Il y a près de deux ans, Yves Guillemot avait fièrement organisé une cérémonie au Palais d’Iéna à Paris, le 7 novembre 2022. Il célébrait ainsi le 30ème anniversaire d’Ubisoft, une entreprise qu’il a co-fondée avec ses quatre frères. L’entreprise française s’est hissée au troisième rang mondial dans l’industrie du jeu vidéo, offrant des titres populaires comme Assassin’s Creed, Watch Dogs, Les Lapins crétins et Just Dance. Malgré l’annonce de Vivendi qu’ils avaient augmenté leur participation dans Ubisoft avec l’intention de prendre le contrôle, l’atmosphère de la fête n’a pas été perturbée. Cependant, l’assaut s’est avéré infructueux, car Vincent Bolloré a vendu ses actions moins de quatre mois plus tard.

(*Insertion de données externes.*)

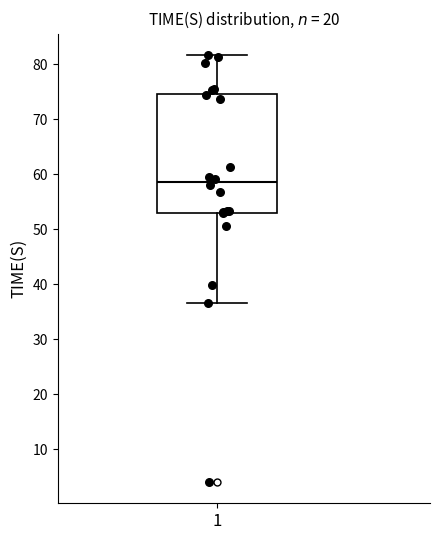

Transcribe this box plot: give where the median line is, the range the box spans, and where the two whiskers end, as read against the y-axis. The values are not printed on the chart, so give them approximately, as read against the axis.

median 59, box 53 to 75, whiskers 37 to 82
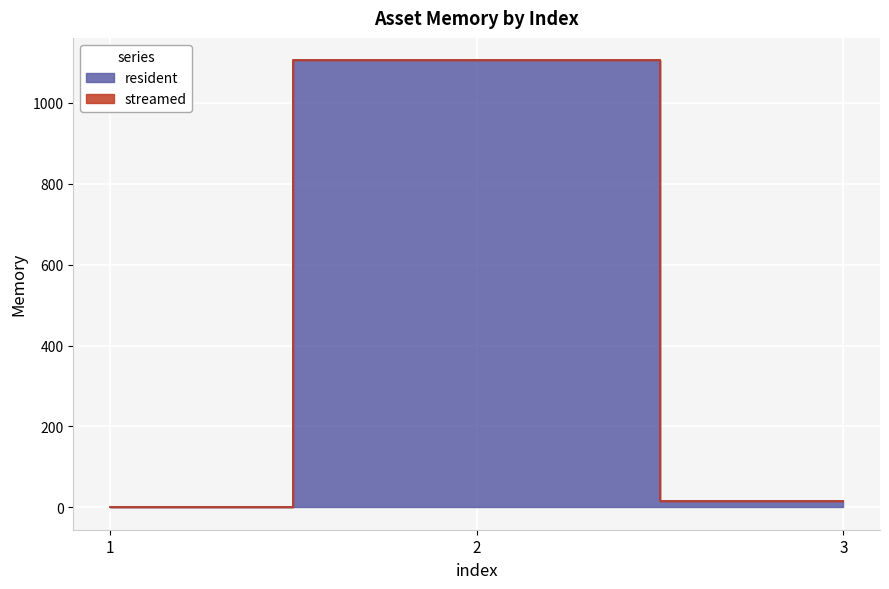

What is the difference between the maximum and minimum values?

1105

Cependant, la situation a changé drastiquement deux ans après. Le 15 octobre, une grève a été organisée à l’extérieur du siège de Ubisoft à Montreuil, la deuxième de l’année. La cause de cette protestation était l’annonce d’un changement dans la politique de télétravail de l’entreprise, qui emploie 21 000 personnes à travers le monde, dont environ 4 000 en France.
Les difficultés de l’entreprise ne s’arrêtent pas là. Le jeu Star Wars Outlaws, dont le coût de développement a été estimé entre 250 et 300 millions de dollars (soit entre 229 et 275 millions d’euros), n’a pas été aussi bien reçu qu’espéré. De plus, le lancement du nouvel épisode d’Assassin’s Creed a été reporté au-delà de la saison des fêtes. Il est indispensable que le jeu soit parfait, car Ubisoft ne peut pas se permettre un autre échec.
On peut donc dire que Ubisoft semble avoir perdu sa formule magique.
Les investisseurs n’ont rien manqué de ce qui s’est passé. En fin septembre, on a assisté à la chute spectaculaire de l’action tombée sous les 10 euros, très loin de son pic à 100 euros atteint en juillet 2018. L’idée d’un retrait de la bourse et d’une vente de l’entreprise n’est maintenant plus écartée. Au début d’octobre, même si l’entreprise a qualifié les interrogations sur son avenir de « spéculations de la presse », elle a également concédé qu’elle « examine constamment toutes ses alternatives stratégiques ». On dirait qu’Ubisoft a perdu la formule de son succès passée: maintenir son indépendance et développer des licences puissantes.
À travers son parcours, ce leader français a surtout parié sur ses propres compétences. Bien que quelques acquisitions judicieuses aient été réalisées, comme l’achat en 2000 du studio Red Storm Entertainment qui lui a donné accès à la franchise des Tom Clancy. En 2001, Ubisoft a aussi acquis la licence Prince of Persia. Les deux mouvements ont été de véritables coups de maître. Cependant, c’est largement grâce à ses propres productions qu’Ubisoft s’est fait une réputation.
En 1995, le studio a pu exploiter la sortie de la première PlayStation pour lancer Rayman, un jeu au succès mondial instantané. L’expertise d’Ubisoft a ensuite été de prolonger la popularité de ses licences en sortant de nouveaux épisodes ou en créant des variantes sur d’autres médias, comme les séries télévisées ou les films.